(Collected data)
>>>
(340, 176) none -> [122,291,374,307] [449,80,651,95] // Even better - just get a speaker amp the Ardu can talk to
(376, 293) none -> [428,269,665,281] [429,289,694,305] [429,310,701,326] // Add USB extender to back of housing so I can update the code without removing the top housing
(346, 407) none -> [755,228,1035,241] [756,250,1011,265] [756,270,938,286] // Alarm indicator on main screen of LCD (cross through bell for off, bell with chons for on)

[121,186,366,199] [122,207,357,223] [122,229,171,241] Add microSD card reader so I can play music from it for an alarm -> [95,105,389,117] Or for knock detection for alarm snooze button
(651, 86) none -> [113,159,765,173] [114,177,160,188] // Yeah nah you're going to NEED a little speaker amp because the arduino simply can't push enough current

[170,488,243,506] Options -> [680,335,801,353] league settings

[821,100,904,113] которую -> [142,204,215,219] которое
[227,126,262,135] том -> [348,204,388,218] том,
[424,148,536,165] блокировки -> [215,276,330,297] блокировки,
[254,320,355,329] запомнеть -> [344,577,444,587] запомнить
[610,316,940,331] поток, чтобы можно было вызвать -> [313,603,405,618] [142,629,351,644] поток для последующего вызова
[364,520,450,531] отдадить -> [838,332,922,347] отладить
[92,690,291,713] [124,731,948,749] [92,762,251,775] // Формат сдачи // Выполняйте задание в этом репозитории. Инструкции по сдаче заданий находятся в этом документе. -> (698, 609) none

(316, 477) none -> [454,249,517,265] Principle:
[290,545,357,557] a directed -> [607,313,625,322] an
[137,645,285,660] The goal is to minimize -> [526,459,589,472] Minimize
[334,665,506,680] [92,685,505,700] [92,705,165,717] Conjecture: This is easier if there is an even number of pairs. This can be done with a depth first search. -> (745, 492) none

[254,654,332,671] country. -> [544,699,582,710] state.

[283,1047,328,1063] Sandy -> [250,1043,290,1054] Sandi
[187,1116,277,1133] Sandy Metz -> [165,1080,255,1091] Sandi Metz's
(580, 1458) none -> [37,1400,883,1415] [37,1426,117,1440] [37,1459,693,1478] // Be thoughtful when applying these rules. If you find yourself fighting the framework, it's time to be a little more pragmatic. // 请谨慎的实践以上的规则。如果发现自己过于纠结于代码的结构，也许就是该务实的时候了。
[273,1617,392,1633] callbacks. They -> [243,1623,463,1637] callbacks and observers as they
<<<
● WHAT TO WORK ON: When you reach the line holding "[424,148,536,165] блокировки ->" in the records above, begin reproducing exactly, stop after the line holding "[283,1047,328,1063] Sandy ->", and output nothing else.

● RESPONSE BOX:
[424,148,536,165] блокировки -> [215,276,330,297] блокировки,
[254,320,355,329] запомнеть -> [344,577,444,587] запомнить
[610,316,940,331] поток, чтобы можно было вызвать -> [313,603,405,618] [142,629,351,644] поток для последующего вызова
[364,520,450,531] отдадить -> [838,332,922,347] отладить
[92,690,291,713] [124,731,948,749] [92,762,251,775] // Формат сдачи // Выполняйте задание в этом репозитории. Инструкции по сдаче заданий находятся в этом документе. -> (698, 609) none

(316, 477) none -> [454,249,517,265] Principle:
[290,545,357,557] a directed -> [607,313,625,322] an
[137,645,285,660] The goal is to minimize -> [526,459,589,472] Minimize
[334,665,506,680] [92,685,505,700] [92,705,165,717] Conjecture: This is easier if there is an even number of pairs. This can be done with a depth first search. -> (745, 492) none

[254,654,332,671] country. -> [544,699,582,710] state.

[283,1047,328,1063] Sandy -> [250,1043,290,1054] Sandi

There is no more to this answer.